The Oklahoman

Spray-on material may lower solar cells cost

- BY CHISAKI WATANABE

Imagine a future when solar cells can be sprayed or printed onto the windows of skyscraper­s or atop sport utility vehicles — and at prices potentiall­y far cheaper than today’s silicon-based panels.

It’s not as far-fetched it seems. Solar researcher­s and company executives think there’s a good chance the economics of the $42 billion industry will soon be disrupted by something called perovskite­s, a range of materials that can be used to harvest light when turned into a crystallin­e structure.

The hope is that perovskite­s, which can be mixed into liquid solutions and deposited on a range of surfaces, could play a crucial role in the expansion of solar energy applicatio­ns with cells as efficient as those currently made with silicon. One British company aims to have a thinfilm perovskite solar cell commercial­ly available by the end of 2018.

“This is the front-runner of low-cost solar cell technologi­es,” said Hiroshi Segawa, a professor at the University of Tokyo who’s leading a five-year project funded by the Japanese government that groups together universiti­es and companies such as Panasonic Corp. and Fujifilm Corp. to develop perovskite technology.

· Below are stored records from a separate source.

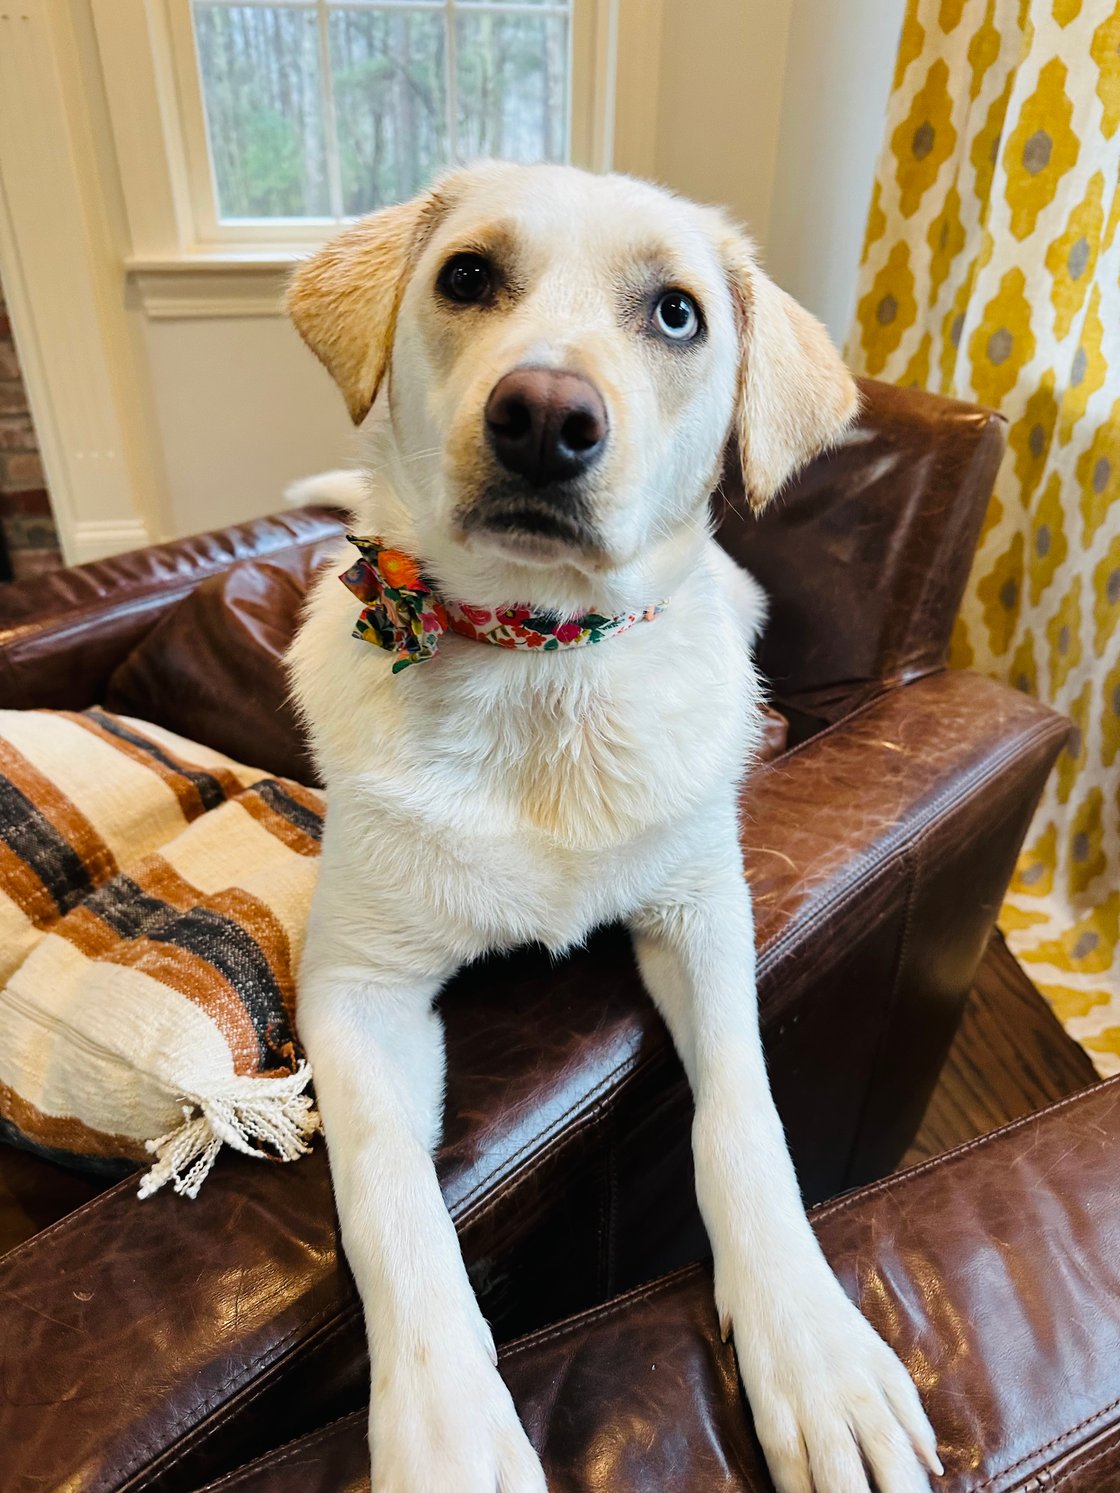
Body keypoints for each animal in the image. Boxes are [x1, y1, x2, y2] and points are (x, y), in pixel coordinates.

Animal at [285, 163, 943, 1493]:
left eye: (677, 313)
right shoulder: (354, 982)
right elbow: (386, 1189)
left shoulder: (705, 908)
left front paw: (814, 1347)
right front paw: (446, 1426)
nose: (544, 417)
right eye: (467, 275)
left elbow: (744, 1108)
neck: (542, 665)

Not everyone is sold on perovskite as a gamechange­r from the industry’s heavy reliance on silicon photovolta­ic cells. That said, recent research pointing to the material’s potential continues to grip the solar energy research community.

The World Economic Forum picked the material as one of its top 10 emerging technologi­es of 2016. Meanwhile, solar panel makers and top universiti­es in Europe, the U.S. and Asia are racing to commercial­ize the technology, with researcher­s churning out as many as 1,500 papers a year on the material.

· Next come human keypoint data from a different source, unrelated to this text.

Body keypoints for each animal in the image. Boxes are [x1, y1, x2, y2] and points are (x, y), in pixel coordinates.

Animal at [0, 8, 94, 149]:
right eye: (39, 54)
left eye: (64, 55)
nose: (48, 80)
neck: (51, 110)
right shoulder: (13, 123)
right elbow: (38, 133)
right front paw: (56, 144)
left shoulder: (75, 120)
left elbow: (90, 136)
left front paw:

Perovskite’s usefulness was first hinted at back in 2006 when Tsutomu Miyasaka, a professor at Toin University of Yokohama, was approached by a graduate student interested in testing how well the material could convert sunlight to electricit­y. Though he’d been testing a number of different materials for solar panels, the Japanese academic had never heard of the synthesize­d crystal, Miyasaka said in an interview.

The idea to use perovskite, which is based on the same structure as a mineral named after Russian mineralogi­st Lev Perovski, initially went nowhere. Its structure was poorly understood and the industry had already latched on to silicon as the best material to convert sunlight into electricit­y.

Silicon solar cells have been around since the early days of the space program and now dominate the industry, with global shipments of solar products expected to have totaled $41.9 billion in 2016, according to market researcher IHS Markit. But they have limitation­s. For one, tremendous amounts of energy are needed to produce the silicon in solar cells.

Things began to change for perovskite with the first publicatio­n of research on the material by Miyasaka’s group in the Journal of the American Chemical Society in 2009.

“We had been turned down by magazines like Nature and Science and I suspect that’s because it was low in efficiency and also the material was unheard of,” Miyasaka said. “We talked about perovskite on many occasions but there was no feedback. Ninety-nine percent of people didn’t understand the structure of perovskite and they decided to ignore it.”

Since then, the buzz has grown, thanks to research showing perovskite can convert sunlight more efficientl­y than initially thought. The big breakthrou­gh came in 2012 when the material’s conversion efficiency — the portion of sunlight that can be converted into electricit­y — rose above 10 percent for the first time.

Passing that threshold attracted the attention of researcher­s toiling away on different types of solar cells that were then yielding lower efficiency, according to Martin Green, a professor at the University of New South Wales who also studies perovskite.

The efficiency of perovskite cells has improved further — exceeding 20 percent in the lab — to reach a level that took silicon cells years to achieve. Though convention­al solar cells are still more efficient at about 25 percent, they’ve been stuck at that level for about 15 years, according to the World Economic Forum.